The Avvisi was composed of two sections of four pages each on two columns. The first section was dedicated to the town of Genoa, including mainly classified advertising, news about the movements of the ships in the harbor, main religious and musical events, as well as reports of official appointments and ceremonies. The second part, named Notizie enciclopediche (Note: The second part, initially named Supplemento alle notizie estranea, from issue five was named Notizie diverse and from 1778 it took the final name.) (in English: Encyclopedic news) contained extracts of foreign newspaper about discoveries, strange facts, book reviews, obituary notices of famous people. In any case the newspaper didn't contain any political news due to the strict censorship from the Republic of Genoa.

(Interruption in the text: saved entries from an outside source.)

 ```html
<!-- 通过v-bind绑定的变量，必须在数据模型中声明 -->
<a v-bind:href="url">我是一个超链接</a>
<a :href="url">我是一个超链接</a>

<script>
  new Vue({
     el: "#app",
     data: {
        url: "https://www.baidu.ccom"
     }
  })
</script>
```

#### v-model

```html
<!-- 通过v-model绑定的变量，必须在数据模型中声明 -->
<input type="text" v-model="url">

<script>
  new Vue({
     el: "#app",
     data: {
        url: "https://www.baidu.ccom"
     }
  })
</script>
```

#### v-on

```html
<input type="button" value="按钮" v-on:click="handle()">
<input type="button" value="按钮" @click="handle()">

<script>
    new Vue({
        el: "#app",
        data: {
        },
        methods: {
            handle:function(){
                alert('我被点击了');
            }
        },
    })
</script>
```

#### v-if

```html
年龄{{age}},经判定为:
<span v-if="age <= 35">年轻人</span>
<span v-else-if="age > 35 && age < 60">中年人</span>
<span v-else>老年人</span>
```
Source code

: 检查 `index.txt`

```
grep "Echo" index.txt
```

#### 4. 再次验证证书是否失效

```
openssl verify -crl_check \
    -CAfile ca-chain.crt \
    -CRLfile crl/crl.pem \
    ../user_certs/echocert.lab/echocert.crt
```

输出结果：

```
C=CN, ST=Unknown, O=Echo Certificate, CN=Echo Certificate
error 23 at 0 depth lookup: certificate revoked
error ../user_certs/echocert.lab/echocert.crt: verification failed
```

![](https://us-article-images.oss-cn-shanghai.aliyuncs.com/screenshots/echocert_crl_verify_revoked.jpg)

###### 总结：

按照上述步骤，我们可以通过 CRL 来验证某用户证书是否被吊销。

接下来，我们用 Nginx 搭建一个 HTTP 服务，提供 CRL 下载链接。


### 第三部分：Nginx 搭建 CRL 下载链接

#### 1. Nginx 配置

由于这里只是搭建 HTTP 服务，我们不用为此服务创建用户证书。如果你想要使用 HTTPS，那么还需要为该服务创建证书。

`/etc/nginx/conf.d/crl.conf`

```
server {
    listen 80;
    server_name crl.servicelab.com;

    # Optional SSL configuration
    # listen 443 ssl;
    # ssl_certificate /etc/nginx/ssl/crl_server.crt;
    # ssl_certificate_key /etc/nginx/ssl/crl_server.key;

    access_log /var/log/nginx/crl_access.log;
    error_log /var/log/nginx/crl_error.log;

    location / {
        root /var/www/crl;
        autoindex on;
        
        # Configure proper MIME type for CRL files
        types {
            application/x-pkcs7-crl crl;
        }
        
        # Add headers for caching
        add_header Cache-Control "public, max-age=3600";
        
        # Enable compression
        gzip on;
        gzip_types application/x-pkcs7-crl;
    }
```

The Avvisi remained the only newspaper published in Genoa until the fall of the old Republic and the establishment on 14 June 1797 of the Ligurian Republic, a French client republic. The Avvisi continues to be printed under the new government that allowed a certain degree of freedom of the press. From 21 June 1797 the Avvisi started to publish a supplement on Wednesdays, but in August of the same year the editor decided to discontinue the newspaper, that had the last issue printed on 19 August 1797. On 23 August, in place of the supplement, was printed a notice that informed that the Avvisi was superseded by a new newspaper, more rich of news and issued biweekly. That new newspaper was L'amico delle leggi e delle virtù repubblicane, and it lived only the time of five issues.